Work instructions: In the source text, what is the first date stamped under "Return On or Before" on the book's inside first page?

Source text:
I wonder about the book's origins. Where was it before it ended up at the Norwalk branch? Was the Norwalk branch open in 1957? I don't think that year matters so much because on the inside first page, there are date stamps, four of them, under "Return On or Before" and the first date is "JUL 7 1977." Maybe this copy, perhaps with a book jacket, entered the system in 1977 or maybe earlier. I wonder who it was with when I lived in Casselberry when I was little and then in South Florida when I was older. Back then, was someone as interested in this book as I am? Parallels like that always fascinate me.

I love the resident authors in my room and I enjoy the company of those visiting authors. They always have something to say, and they always give me something to think about, even if I don't like how they say what they say. There's never a shortage of varied voices here.

Wednesday, October 7, 2009

Where I Want to Be

Before I begin, I must say that I just pried off the plastic lid from a container of leftover gemelli pasta (a strand of pasta wrapped around itself) with mushroom alfredo sauce, sniffed it, and I now have a strong craving for my dad's tuna noodle casserole, with actual noodles, not crunchy Chinese ones.

Now, to the main subject: I am convinced absolutely of where I want to be in my life. I may have written about my desire for a career in aviation before, namely at an airport, but it hasn't felt like an overwhelming desire. I think it's because I've been so involved with this book project that I haven't been able to think fully about that forthcoming part of my life. For the past few weeks, I've pushed myself away from that book and have been able to relax. I continued work on my share of that book a few hours ago, by sending out a few e-mails pertinent to my research. Only this time, I didn't feel the same enormous pressure. I opened a Word file containing research on silent film comedian Mabel Normand and for the first time felt like I was going to get through this. It's partly because of the break I took from working day after day on this, but it's also because the manuscript deadline was extended to April, because Phil Hall, who came up with the idea for this book, has updated editions of his two previous books being published in January 2011, and he wants this book to come out at the same time.

Material provided:
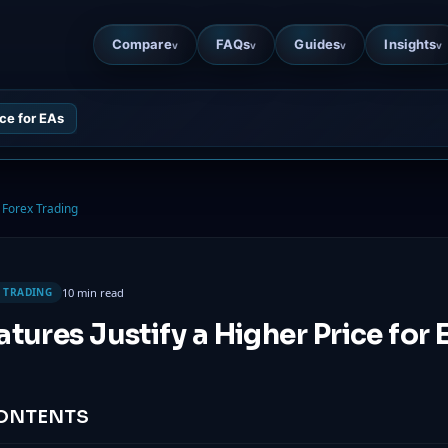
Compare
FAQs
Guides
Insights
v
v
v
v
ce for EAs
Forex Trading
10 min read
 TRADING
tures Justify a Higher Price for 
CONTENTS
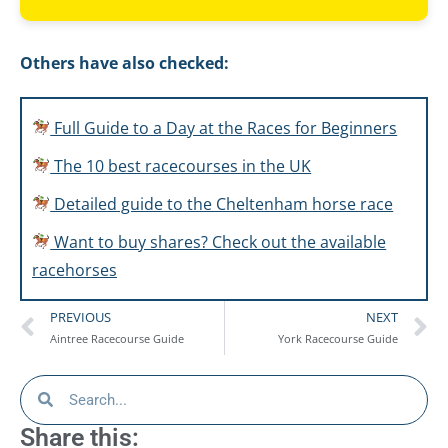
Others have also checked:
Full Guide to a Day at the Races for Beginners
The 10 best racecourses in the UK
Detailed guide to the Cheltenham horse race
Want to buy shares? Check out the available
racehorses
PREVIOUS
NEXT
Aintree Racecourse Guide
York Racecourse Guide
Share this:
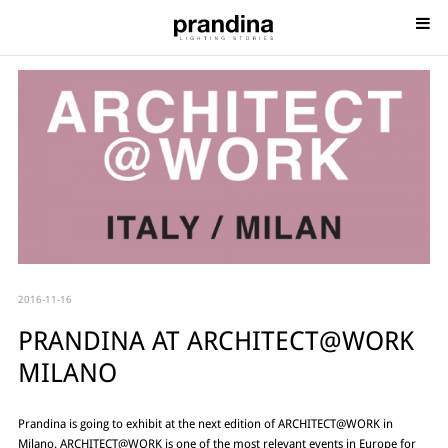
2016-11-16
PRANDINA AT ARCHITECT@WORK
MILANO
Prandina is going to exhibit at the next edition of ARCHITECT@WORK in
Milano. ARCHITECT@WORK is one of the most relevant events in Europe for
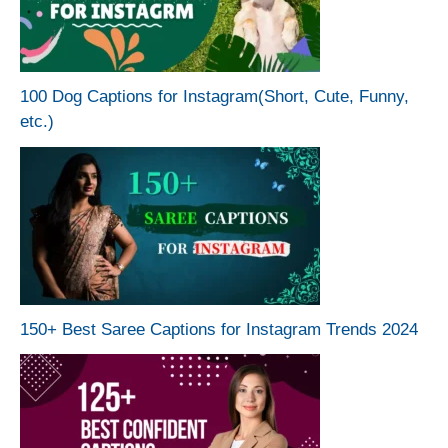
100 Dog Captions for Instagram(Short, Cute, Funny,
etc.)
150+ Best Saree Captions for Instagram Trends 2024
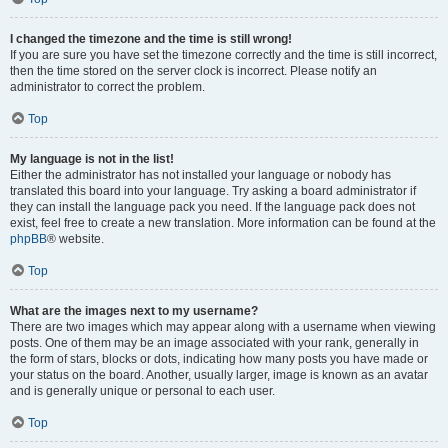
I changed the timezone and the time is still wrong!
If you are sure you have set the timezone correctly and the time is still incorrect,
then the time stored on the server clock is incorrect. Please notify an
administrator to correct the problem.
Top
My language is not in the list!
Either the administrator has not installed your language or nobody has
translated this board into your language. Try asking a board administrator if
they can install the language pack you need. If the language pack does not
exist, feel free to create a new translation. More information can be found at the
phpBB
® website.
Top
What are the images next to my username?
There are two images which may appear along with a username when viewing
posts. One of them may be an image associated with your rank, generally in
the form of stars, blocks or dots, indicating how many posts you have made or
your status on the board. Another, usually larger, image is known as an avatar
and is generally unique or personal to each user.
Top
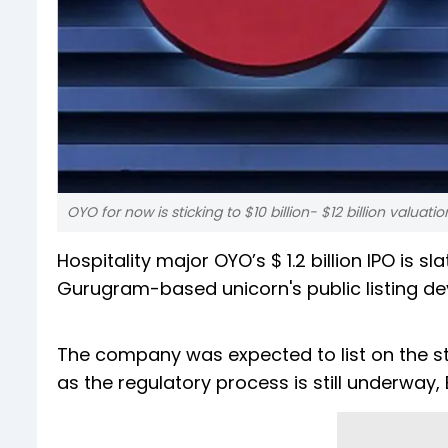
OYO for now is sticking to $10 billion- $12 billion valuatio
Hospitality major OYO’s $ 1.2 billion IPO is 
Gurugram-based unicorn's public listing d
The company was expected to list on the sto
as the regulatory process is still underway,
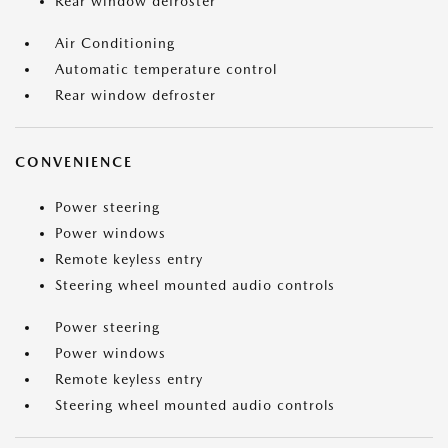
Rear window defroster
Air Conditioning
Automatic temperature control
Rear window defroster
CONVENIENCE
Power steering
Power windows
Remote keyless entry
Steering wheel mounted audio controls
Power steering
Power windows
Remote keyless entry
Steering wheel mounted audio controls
--
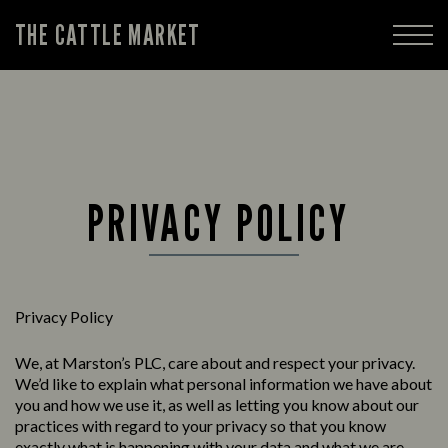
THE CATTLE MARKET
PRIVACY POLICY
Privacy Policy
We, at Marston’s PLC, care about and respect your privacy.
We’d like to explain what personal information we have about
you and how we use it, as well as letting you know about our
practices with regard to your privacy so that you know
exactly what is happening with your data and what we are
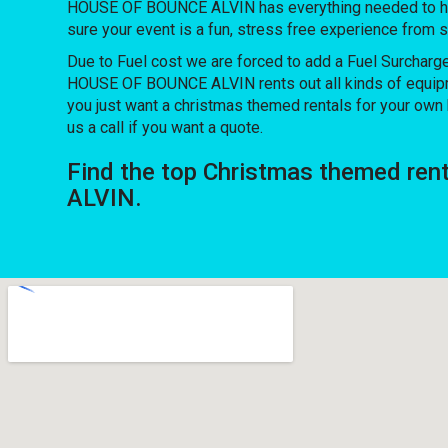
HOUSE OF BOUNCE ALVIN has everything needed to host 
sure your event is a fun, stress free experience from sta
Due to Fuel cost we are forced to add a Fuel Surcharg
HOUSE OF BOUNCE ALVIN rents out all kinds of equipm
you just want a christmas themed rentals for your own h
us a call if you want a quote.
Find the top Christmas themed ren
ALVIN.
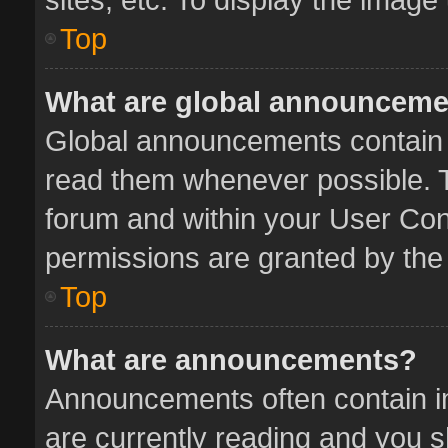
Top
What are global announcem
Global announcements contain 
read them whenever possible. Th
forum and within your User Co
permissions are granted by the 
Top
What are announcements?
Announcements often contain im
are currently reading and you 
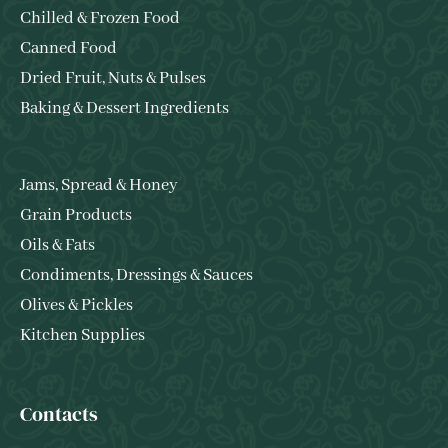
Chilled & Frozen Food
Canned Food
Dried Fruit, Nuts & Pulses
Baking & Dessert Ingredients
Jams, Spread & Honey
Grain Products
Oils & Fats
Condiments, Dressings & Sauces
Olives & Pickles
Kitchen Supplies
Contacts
---
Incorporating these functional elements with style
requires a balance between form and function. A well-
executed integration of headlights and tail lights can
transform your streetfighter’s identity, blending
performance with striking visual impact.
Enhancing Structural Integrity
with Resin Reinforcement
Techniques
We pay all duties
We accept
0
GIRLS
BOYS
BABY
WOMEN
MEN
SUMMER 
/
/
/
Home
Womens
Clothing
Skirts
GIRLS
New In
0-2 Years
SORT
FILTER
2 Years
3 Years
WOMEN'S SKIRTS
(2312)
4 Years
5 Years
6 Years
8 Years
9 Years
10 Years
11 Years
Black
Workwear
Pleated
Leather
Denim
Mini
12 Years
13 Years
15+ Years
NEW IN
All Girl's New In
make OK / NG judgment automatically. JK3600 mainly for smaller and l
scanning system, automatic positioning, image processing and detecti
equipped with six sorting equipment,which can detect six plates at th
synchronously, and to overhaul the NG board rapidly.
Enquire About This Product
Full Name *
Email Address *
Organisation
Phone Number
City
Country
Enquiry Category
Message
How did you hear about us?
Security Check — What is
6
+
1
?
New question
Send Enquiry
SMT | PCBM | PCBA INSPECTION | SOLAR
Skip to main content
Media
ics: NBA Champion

Exercise solution: JUL 7 1977